WHAT THE TASK REQUIRES:
Reproduce the material below line for line, changing nothing.

[start]

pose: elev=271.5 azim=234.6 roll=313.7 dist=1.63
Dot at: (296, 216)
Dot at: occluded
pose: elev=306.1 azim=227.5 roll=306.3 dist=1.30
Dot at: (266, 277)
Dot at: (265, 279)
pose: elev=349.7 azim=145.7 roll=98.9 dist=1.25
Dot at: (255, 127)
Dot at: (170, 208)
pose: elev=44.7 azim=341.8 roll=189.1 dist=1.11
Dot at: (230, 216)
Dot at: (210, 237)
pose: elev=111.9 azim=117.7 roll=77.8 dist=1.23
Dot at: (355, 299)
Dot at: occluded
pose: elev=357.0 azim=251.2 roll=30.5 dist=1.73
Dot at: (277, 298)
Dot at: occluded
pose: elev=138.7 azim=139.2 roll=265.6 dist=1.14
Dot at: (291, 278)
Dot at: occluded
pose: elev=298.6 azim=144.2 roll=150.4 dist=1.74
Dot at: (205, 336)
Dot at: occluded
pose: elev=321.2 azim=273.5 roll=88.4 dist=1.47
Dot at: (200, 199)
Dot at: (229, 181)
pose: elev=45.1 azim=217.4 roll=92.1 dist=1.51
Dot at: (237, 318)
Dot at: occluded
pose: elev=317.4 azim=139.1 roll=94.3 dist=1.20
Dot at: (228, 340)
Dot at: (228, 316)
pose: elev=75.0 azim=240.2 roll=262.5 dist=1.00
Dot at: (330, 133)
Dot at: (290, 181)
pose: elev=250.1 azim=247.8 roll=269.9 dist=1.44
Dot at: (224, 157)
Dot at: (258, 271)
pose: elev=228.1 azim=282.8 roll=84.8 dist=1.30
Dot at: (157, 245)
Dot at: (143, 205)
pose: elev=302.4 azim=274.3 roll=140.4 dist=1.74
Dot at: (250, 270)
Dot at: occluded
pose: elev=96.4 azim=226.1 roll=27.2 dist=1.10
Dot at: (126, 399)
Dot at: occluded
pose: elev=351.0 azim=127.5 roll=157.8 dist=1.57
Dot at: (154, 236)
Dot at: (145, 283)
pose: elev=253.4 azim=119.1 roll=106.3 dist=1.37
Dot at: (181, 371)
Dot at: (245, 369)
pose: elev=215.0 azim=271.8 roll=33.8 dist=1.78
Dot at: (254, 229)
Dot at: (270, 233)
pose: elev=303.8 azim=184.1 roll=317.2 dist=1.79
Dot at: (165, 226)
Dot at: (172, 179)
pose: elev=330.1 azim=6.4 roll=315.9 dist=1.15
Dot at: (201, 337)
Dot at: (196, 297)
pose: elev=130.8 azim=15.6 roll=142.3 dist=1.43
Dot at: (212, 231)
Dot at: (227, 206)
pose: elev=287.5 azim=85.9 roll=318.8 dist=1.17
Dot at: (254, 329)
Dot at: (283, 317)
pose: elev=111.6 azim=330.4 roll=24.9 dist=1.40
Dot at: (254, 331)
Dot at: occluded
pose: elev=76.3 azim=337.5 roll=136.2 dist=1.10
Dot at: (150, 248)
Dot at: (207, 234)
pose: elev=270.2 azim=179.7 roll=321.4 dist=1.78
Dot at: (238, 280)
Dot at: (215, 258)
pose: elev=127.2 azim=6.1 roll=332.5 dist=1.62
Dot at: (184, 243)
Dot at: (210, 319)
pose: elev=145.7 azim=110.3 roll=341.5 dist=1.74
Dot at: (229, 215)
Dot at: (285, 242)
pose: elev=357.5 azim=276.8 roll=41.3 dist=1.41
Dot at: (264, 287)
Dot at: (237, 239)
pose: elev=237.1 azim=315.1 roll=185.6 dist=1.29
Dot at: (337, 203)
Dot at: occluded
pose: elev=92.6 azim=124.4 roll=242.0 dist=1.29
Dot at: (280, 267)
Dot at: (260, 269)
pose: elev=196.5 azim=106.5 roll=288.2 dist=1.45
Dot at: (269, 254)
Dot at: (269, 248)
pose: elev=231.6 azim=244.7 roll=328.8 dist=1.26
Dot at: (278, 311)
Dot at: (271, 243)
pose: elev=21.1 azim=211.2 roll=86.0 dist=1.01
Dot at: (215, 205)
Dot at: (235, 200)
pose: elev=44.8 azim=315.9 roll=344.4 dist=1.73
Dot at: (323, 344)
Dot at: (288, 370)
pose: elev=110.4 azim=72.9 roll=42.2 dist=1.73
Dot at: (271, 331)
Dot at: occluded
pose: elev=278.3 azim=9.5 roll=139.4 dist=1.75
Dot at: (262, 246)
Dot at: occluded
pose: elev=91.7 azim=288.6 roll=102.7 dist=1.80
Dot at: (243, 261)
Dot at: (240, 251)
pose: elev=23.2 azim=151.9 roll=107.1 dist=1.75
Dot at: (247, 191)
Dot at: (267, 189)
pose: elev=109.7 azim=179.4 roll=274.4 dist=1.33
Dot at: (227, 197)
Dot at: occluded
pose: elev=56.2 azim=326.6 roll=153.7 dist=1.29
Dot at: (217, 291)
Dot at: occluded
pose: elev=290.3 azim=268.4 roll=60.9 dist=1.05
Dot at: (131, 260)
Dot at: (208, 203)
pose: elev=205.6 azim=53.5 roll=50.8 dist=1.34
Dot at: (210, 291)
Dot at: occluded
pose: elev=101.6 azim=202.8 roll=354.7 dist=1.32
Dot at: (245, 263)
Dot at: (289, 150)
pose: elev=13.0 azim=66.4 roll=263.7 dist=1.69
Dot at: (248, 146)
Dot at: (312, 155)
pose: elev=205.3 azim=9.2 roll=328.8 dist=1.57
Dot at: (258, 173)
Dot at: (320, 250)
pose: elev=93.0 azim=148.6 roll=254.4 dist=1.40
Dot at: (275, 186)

[end]

SOLUTION TO THIS PROBLEM:
pose: elev=271.5 azim=234.6 roll=313.7 dist=1.63
Dot at: (296, 216)
Dot at: occluded
pose: elev=306.1 azim=227.5 roll=306.3 dist=1.30
Dot at: (266, 277)
Dot at: (265, 279)
pose: elev=349.7 azim=145.7 roll=98.9 dist=1.25
Dot at: (255, 127)
Dot at: (170, 208)
pose: elev=44.7 azim=341.8 roll=189.1 dist=1.11
Dot at: (230, 216)
Dot at: (210, 237)
pose: elev=111.9 azim=117.7 roll=77.8 dist=1.23
Dot at: (355, 299)
Dot at: occluded
pose: elev=357.0 azim=251.2 roll=30.5 dist=1.73
Dot at: (277, 298)
Dot at: occluded
pose: elev=138.7 azim=139.2 roll=265.6 dist=1.14
Dot at: (291, 278)
Dot at: occluded
pose: elev=298.6 azim=144.2 roll=150.4 dist=1.74
Dot at: (205, 336)
Dot at: occluded
pose: elev=321.2 azim=273.5 roll=88.4 dist=1.47
Dot at: (200, 199)
Dot at: (229, 181)
pose: elev=45.1 azim=217.4 roll=92.1 dist=1.51
Dot at: (237, 318)
Dot at: occluded
pose: elev=317.4 azim=139.1 roll=94.3 dist=1.20
Dot at: (228, 340)
Dot at: (228, 316)
pose: elev=75.0 azim=240.2 roll=262.5 dist=1.00
Dot at: (330, 133)
Dot at: (290, 181)
pose: elev=250.1 azim=247.8 roll=269.9 dist=1.44
Dot at: (224, 157)
Dot at: (258, 271)
pose: elev=228.1 azim=282.8 roll=84.8 dist=1.30
Dot at: (157, 245)
Dot at: (143, 205)
pose: elev=302.4 azim=274.3 roll=140.4 dist=1.74
Dot at: (250, 270)
Dot at: occluded
pose: elev=96.4 azim=226.1 roll=27.2 dist=1.10
Dot at: (126, 399)
Dot at: occluded
pose: elev=351.0 azim=127.5 roll=157.8 dist=1.57
Dot at: (154, 236)
Dot at: (145, 283)
pose: elev=253.4 azim=119.1 roll=106.3 dist=1.37
Dot at: (181, 371)
Dot at: (245, 369)
pose: elev=215.0 azim=271.8 roll=33.8 dist=1.78
Dot at: (254, 229)
Dot at: (270, 233)
pose: elev=303.8 azim=184.1 roll=317.2 dist=1.79
Dot at: (165, 226)
Dot at: (172, 179)
pose: elev=330.1 azim=6.4 roll=315.9 dist=1.15
Dot at: (201, 337)
Dot at: (196, 297)
pose: elev=130.8 azim=15.6 roll=142.3 dist=1.43
Dot at: (212, 231)
Dot at: (227, 206)
pose: elev=287.5 azim=85.9 roll=318.8 dist=1.17
Dot at: (254, 329)
Dot at: (283, 317)
pose: elev=111.6 azim=330.4 roll=24.9 dist=1.40
Dot at: (254, 331)
Dot at: occluded
pose: elev=76.3 azim=337.5 roll=136.2 dist=1.10
Dot at: (150, 248)
Dot at: (207, 234)
pose: elev=270.2 azim=179.7 roll=321.4 dist=1.78
Dot at: (238, 280)
Dot at: (215, 258)
pose: elev=127.2 azim=6.1 roll=332.5 dist=1.62
Dot at: (184, 243)
Dot at: (210, 319)
pose: elev=145.7 azim=110.3 roll=341.5 dist=1.74
Dot at: (229, 215)
Dot at: (285, 242)
pose: elev=357.5 azim=276.8 roll=41.3 dist=1.41
Dot at: (264, 287)
Dot at: (237, 239)
pose: elev=237.1 azim=315.1 roll=185.6 dist=1.29
Dot at: (337, 203)
Dot at: occluded
pose: elev=92.6 azim=124.4 roll=242.0 dist=1.29
Dot at: (280, 267)
Dot at: (260, 269)
pose: elev=196.5 azim=106.5 roll=288.2 dist=1.45
Dot at: (269, 254)
Dot at: (269, 248)
pose: elev=231.6 azim=244.7 roll=328.8 dist=1.26
Dot at: (278, 311)
Dot at: (271, 243)
pose: elev=21.1 azim=211.2 roll=86.0 dist=1.01
Dot at: (215, 205)
Dot at: (235, 200)
pose: elev=44.8 azim=315.9 roll=344.4 dist=1.73
Dot at: (323, 344)
Dot at: (288, 370)
pose: elev=110.4 azim=72.9 roll=42.2 dist=1.73
Dot at: (271, 331)
Dot at: occluded
pose: elev=278.3 azim=9.5 roll=139.4 dist=1.75
Dot at: (262, 246)
Dot at: occluded
pose: elev=91.7 azim=288.6 roll=102.7 dist=1.80
Dot at: (243, 261)
Dot at: (240, 251)
pose: elev=23.2 azim=151.9 roll=107.1 dist=1.75
Dot at: (247, 191)
Dot at: (267, 189)
pose: elev=109.7 azim=179.4 roll=274.4 dist=1.33
Dot at: (227, 197)
Dot at: occluded
pose: elev=56.2 azim=326.6 roll=153.7 dist=1.29
Dot at: (217, 291)
Dot at: occluded
pose: elev=290.3 azim=268.4 roll=60.9 dist=1.05
Dot at: (131, 260)
Dot at: (208, 203)
pose: elev=205.6 azim=53.5 roll=50.8 dist=1.34
Dot at: (210, 291)
Dot at: occluded
pose: elev=101.6 azim=202.8 roll=354.7 dist=1.32
Dot at: (245, 263)
Dot at: (289, 150)
pose: elev=13.0 azim=66.4 roll=263.7 dist=1.69
Dot at: (248, 146)
Dot at: (312, 155)
pose: elev=205.3 azim=9.2 roll=328.8 dist=1.57
Dot at: (258, 173)
Dot at: (320, 250)
pose: elev=93.0 azim=148.6 roll=254.4 dist=1.40
Dot at: (275, 186)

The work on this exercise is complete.